![]() |
| Kepala Desa Panyingkiran, M. Kusnaedi, S.Pd.I, saat membuka pintu saluran irigasi BR 3 di wilayah Desa Sukamerta, Kecamatan Rawamerta, Karawang, pada Senin malam (28/7/2025). |
Aksi tersebut dipimpin langsung oleh Kepala Desa Panyingkiran, M. Kusnaedi, S.Pd.I, guna memastikan distribusi air sampai ke lahan pertanian di wilayahnya.
“Kami bersama para petani dan perangkat desa turun langsung ke bak bagi di BR 3 untuk membuka jalur air menuju sawah di Blok Sumur Kacang, Cimendong, dan Cipalawad,” ujar Kusnaedi.
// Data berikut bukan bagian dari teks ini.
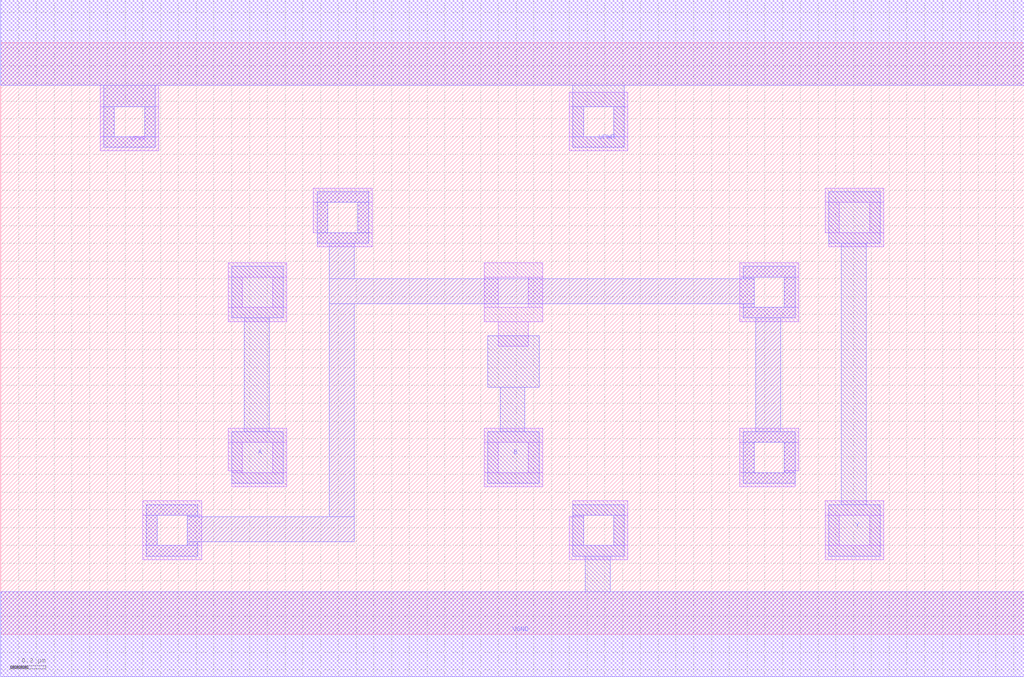
<source format=lef>
VERSION 5.7 ;
  NOWIREEXTENSIONATPIN ON ;
  DIVIDERCHAR "/" ;
  BUSBITCHARS "[]" ;
MACRO AND2X1
  CLASS CORE ;
  FOREIGN AND2X1 ;
  ORIGIN 0.000 0.000 ;
  SIZE 5.760 BY 3.330 ;
  SYMMETRY X Y R90 ;
  SITE unit ;
  PIN VPWR
    DIRECTION INOUT ;
    USE POWER ;
    SHAPE ABUTMENT ;
    PORT
      LAYER met1 ;
        RECT 0.000 3.090 5.760 3.570 ;
        RECT 0.580 2.970 0.870 3.090 ;
        RECT 0.580 2.800 0.640 2.970 ;
        RECT 0.810 2.800 0.870 2.970 ;
        RECT 0.580 2.740 0.870 2.800 ;
        RECT 3.220 2.970 3.510 3.090 ;
        RECT 3.220 2.800 3.280 2.970 ;
        RECT 3.450 2.800 3.510 2.970 ;
        RECT 3.220 2.740 3.510 2.800 ;
    END
    PORT
      LAYER li1 ;
        RECT 0.000 3.090 5.760 3.570 ;
        RECT 0.560 2.970 0.890 3.090 ;
        RECT 0.560 2.800 0.640 2.970 ;
        RECT 0.810 2.800 0.890 2.970 ;
        RECT 0.560 2.720 0.890 2.800 ;
    END
  END VPWR
  PIN VGND
    DIRECTION INOUT ;
    USE GROUND ;
    SHAPE ABUTMENT ;
    PORT
      LAYER met1 ;
        RECT 3.220 0.670 3.510 0.730 ;
        RECT 3.220 0.500 3.280 0.670 ;
        RECT 3.450 0.500 3.510 0.670 ;
        RECT 3.220 0.440 3.510 0.500 ;
        RECT 3.290 0.240 3.430 0.440 ;
        RECT 0.000 -0.240 5.760 0.240 ;
    END
    PORT
      LAYER li1 ;
        RECT 0.000 -0.240 5.760 0.240 ;
    END
  END VGND
  PIN Y
    DIRECTION INOUT ;
    USE SIGNAL ;
    SHAPE ABUTMENT ;
    PORT
      LAYER met1 ;
        RECT 4.660 2.200 4.950 2.490 ;
        RECT 4.730 0.730 4.870 2.200 ;
        RECT 4.660 0.440 4.950 0.730 ;
    END
  END Y
  PIN B
    DIRECTION INOUT ;
    USE SIGNAL ;
    SHAPE ABUTMENT ;
    PORT
      LAYER met1 ;
        RECT 2.740 1.390 3.030 1.680 ;
        RECT 2.810 1.140 2.950 1.390 ;
        RECT 2.740 0.850 3.030 1.140 ;
    END
  END B
  PIN A
    DIRECTION INOUT ;
    USE SIGNAL ;
    SHAPE ABUTMENT ;
    PORT
      LAYER met1 ;
        RECT 1.300 1.780 1.590 2.070 ;
        RECT 1.370 1.140 1.510 1.780 ;
        RECT 1.300 0.850 1.590 1.140 ;
    END
  END A
  OBS
      LAYER li1 ;
        RECT 3.200 2.970 3.530 3.050 ;
        RECT 3.200 2.800 3.280 2.970 ;
        RECT 3.450 2.800 3.530 2.970 ;
        RECT 3.200 2.720 3.530 2.800 ;
        RECT 1.760 2.430 2.090 2.510 ;
        RECT 1.760 2.260 1.840 2.430 ;
        RECT 2.010 2.260 2.090 2.430 ;
        RECT 4.640 2.430 4.970 2.510 ;
        RECT 4.640 2.260 4.720 2.430 ;
        RECT 4.890 2.260 4.970 2.430 ;
        RECT 1.780 2.180 2.090 2.260 ;
        RECT 4.660 2.180 4.970 2.260 ;
        RECT 1.280 2.010 1.610 2.090 ;
        RECT 1.280 1.840 1.360 2.010 ;
        RECT 1.530 1.840 1.610 2.010 ;
        RECT 1.280 1.760 1.610 1.840 ;
        RECT 2.720 2.010 3.050 2.090 ;
        RECT 2.720 1.840 2.800 2.010 ;
        RECT 2.970 1.840 3.050 2.010 ;
        RECT 2.720 1.760 3.050 1.840 ;
        RECT 4.160 2.010 4.490 2.090 ;
        RECT 4.160 1.840 4.240 2.010 ;
        RECT 4.410 1.840 4.490 2.010 ;
        RECT 4.160 1.760 4.490 1.840 ;
        RECT 2.800 1.620 2.970 1.760 ;
        RECT 1.280 1.080 1.610 1.160 ;
        RECT 1.280 0.920 1.360 1.080 ;
        RECT 1.300 0.910 1.360 0.920 ;
        RECT 1.530 0.910 1.610 1.080 ;
        RECT 1.300 0.830 1.610 0.910 ;
        RECT 2.720 1.080 3.050 1.160 ;
        RECT 2.720 0.910 2.800 1.080 ;
        RECT 2.970 0.910 3.050 1.080 ;
        RECT 2.720 0.830 3.050 0.910 ;
        RECT 4.160 1.080 4.490 1.160 ;
        RECT 4.160 0.910 4.240 1.080 ;
        RECT 4.410 0.920 4.490 1.080 ;
        RECT 4.410 0.910 4.470 0.920 ;
        RECT 4.160 0.830 4.470 0.910 ;
        RECT 0.800 0.670 1.130 0.750 ;
        RECT 0.800 0.500 0.880 0.670 ;
        RECT 1.050 0.500 1.130 0.670 ;
        RECT 3.220 0.670 3.530 0.750 ;
        RECT 3.220 0.660 3.280 0.670 ;
        RECT 0.800 0.420 1.130 0.500 ;
        RECT 3.200 0.500 3.280 0.660 ;
        RECT 3.450 0.500 3.530 0.670 ;
        RECT 3.200 0.420 3.530 0.500 ;
        RECT 4.640 0.670 4.970 0.750 ;
        RECT 4.640 0.500 4.720 0.670 ;
        RECT 4.890 0.500 4.970 0.670 ;
        RECT 4.640 0.420 4.970 0.500 ;
      LAYER met1 ;
        RECT 1.780 2.430 2.070 2.490 ;
        RECT 1.780 2.260 1.840 2.430 ;
        RECT 2.010 2.260 2.070 2.430 ;
        RECT 1.780 2.200 2.070 2.260 ;
        RECT 1.850 2.000 1.990 2.200 ;
        RECT 4.180 2.010 4.470 2.070 ;
        RECT 4.180 2.000 4.240 2.010 ;
        RECT 1.850 1.860 4.240 2.000 ;
        RECT 0.820 0.670 1.110 0.730 ;
        RECT 0.820 0.500 0.880 0.670 ;
        RECT 1.050 0.660 1.110 0.670 ;
        RECT 1.850 0.660 1.990 1.860 ;
        RECT 4.180 1.840 4.240 1.860 ;
        RECT 4.410 1.840 4.470 2.010 ;
        RECT 4.180 1.780 4.470 1.840 ;
        RECT 4.250 1.140 4.390 1.780 ;
        RECT 4.180 1.080 4.470 1.140 ;
        RECT 4.180 0.910 4.240 1.080 ;
        RECT 4.410 0.910 4.470 1.080 ;
        RECT 4.180 0.850 4.470 0.910 ;
        RECT 1.050 0.520 1.990 0.660 ;
        RECT 1.050 0.500 1.110 0.520 ;
        RECT 0.820 0.440 1.110 0.500 ;
  END
END AND2X1
END LIBRARY


</source>
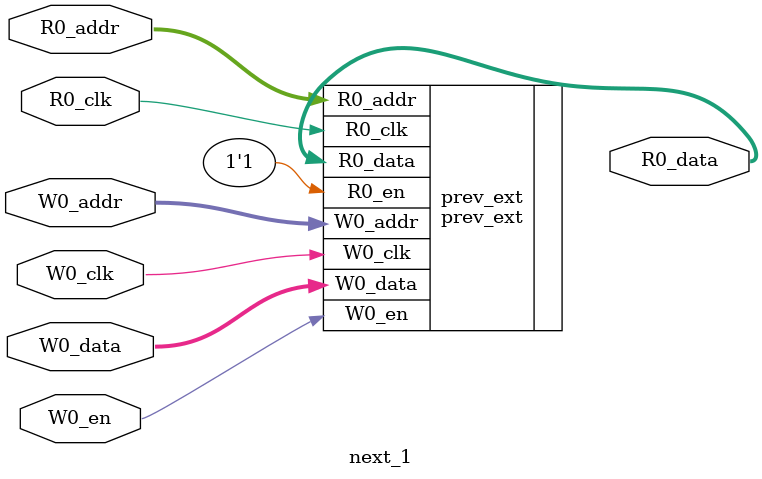
<source format=sv>
`ifndef RANDOMIZE
  `ifdef RANDOMIZE_MEM_INIT
    `define RANDOMIZE
  `endif // RANDOMIZE_MEM_INIT
`endif // not def RANDOMIZE
`ifndef RANDOMIZE
  `ifdef RANDOMIZE_REG_INIT
    `define RANDOMIZE
  `endif // RANDOMIZE_REG_INIT
`endif // not def RANDOMIZE

`ifndef RANDOM
  `define RANDOM $random
`endif // not def RANDOM

// Users can define INIT_RANDOM as general code that gets injected into the
// initializer block for modules with registers.
`ifndef INIT_RANDOM
  `define INIT_RANDOM
`endif // not def INIT_RANDOM

// If using random initialization, you can also define RANDOMIZE_DELAY to
// customize the delay used, otherwise 0.002 is used.
`ifndef RANDOMIZE_DELAY
  `define RANDOMIZE_DELAY 0.002
`endif // not def RANDOMIZE_DELAY

// Define INIT_RANDOM_PROLOG_ for use in our modules below.
`ifndef INIT_RANDOM_PROLOG_
  `ifdef RANDOMIZE
    `ifdef VERILATOR
      `define INIT_RANDOM_PROLOG_ `INIT_RANDOM
    `else  // VERILATOR
      `define INIT_RANDOM_PROLOG_ `INIT_RANDOM #`RANDOMIZE_DELAY begin end
    `endif // VERILATOR
  `else  // RANDOMIZE
    `define INIT_RANDOM_PROLOG_
  `endif // RANDOMIZE
`endif // not def INIT_RANDOM_PROLOG_

// Include register initializers in init blocks unless synthesis is set
`ifndef SYNTHESIS
  `ifndef ENABLE_INITIAL_REG_
    `define ENABLE_INITIAL_REG_
  `endif // not def ENABLE_INITIAL_REG_
`endif // not def SYNTHESIS

// Include rmemory initializers in init blocks unless synthesis is set
`ifndef SYNTHESIS
  `ifndef ENABLE_INITIAL_MEM_
    `define ENABLE_INITIAL_MEM_
  `endif // not def ENABLE_INITIAL_MEM_
`endif // not def SYNTHESIS

// Standard header to adapt well known macros for prints and assertions.

// Users can define 'PRINTF_COND' to add an extra gate to prints.
`ifndef PRINTF_COND_
  `ifdef PRINTF_COND
    `define PRINTF_COND_ (`PRINTF_COND)
  `else  // PRINTF_COND
    `define PRINTF_COND_ 1
  `endif // PRINTF_COND
`endif // not def PRINTF_COND_

// Users can define 'ASSERT_VERBOSE_COND' to add an extra gate to assert error printing.
`ifndef ASSERT_VERBOSE_COND_
  `ifdef ASSERT_VERBOSE_COND
    `define ASSERT_VERBOSE_COND_ (`ASSERT_VERBOSE_COND)
  `else  // ASSERT_VERBOSE_COND
    `define ASSERT_VERBOSE_COND_ 1
  `endif // ASSERT_VERBOSE_COND
`endif // not def ASSERT_VERBOSE_COND_

// Users can define 'STOP_COND' to add an extra gate to stop conditions.
`ifndef STOP_COND_
  `ifdef STOP_COND
    `define STOP_COND_ (`STOP_COND)
  `else  // STOP_COND
    `define STOP_COND_ 1
  `endif // STOP_COND
`endif // not def STOP_COND_

module next_1(	// ventus/src/cta/resource_table.scala:584:25
  input  [2:0] R0_addr,
  input        R0_clk,
  output [2:0] R0_data,
  input  [2:0] W0_addr,
  input        W0_en,
               W0_clk,
  input  [2:0] W0_data
);

  prev_ext prev_ext (	// ventus/src/cta/resource_table.scala:584:25
    .R0_addr (R0_addr),
    .R0_en   (1'h1),	// ventus/src/cta/resource_table.scala:584:25
    .R0_clk  (R0_clk),
    .R0_data (R0_data),
    .W0_addr (W0_addr),
    .W0_en   (W0_en),
    .W0_clk  (W0_clk),
    .W0_data (W0_data)
  );
endmodule


</source>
Kades Kusnaedi menambahkan, air irigasi baru bisa mencapai lokasi setelah tiga malam, dan itu pun harus dijaga semalaman agar tidak dialihkan ke desa lain seperti Pasirkaliki dan Pasirawi.
Menurut Kusnaedi, kondisi tersebut menandakan krisis manajemen distribusi air yang dapat berdampak serius terhadap hasil pertanian. Ia pun meminta perhatian serius dari pemerintah daerah, khususnya PJT dan Dinas Pertanian, agar segera membangun saluran irigasi tambahan di BR 4 Sukamerta.
“Jika dibuatkan saluran di BR 4, maka petani Panyingkiran tidak harus berebut air dengan desa lain saat musim tanam. Total lahan pertanian di tiga blok kami mencapai 80 hektare,” jelasnya.
Ia memperingatkan bahwa jika masalah ini dibiarkan, potensi konflik antardesa bisa terjadi, mengingat tingginya kebutuhan air saat masa tanam.
“Selama ini kami hanya kebagian air buangan dari Sukamerta, itu pun kalau petani di sana mau berbagi,” tutup Kusnaedi.
Kondisi ini mencerminkan urgensi pembenahan infrastruktur irigasi di wilayah hilir Karawang, yang menjadi penopang utama sektor pertanian lokal.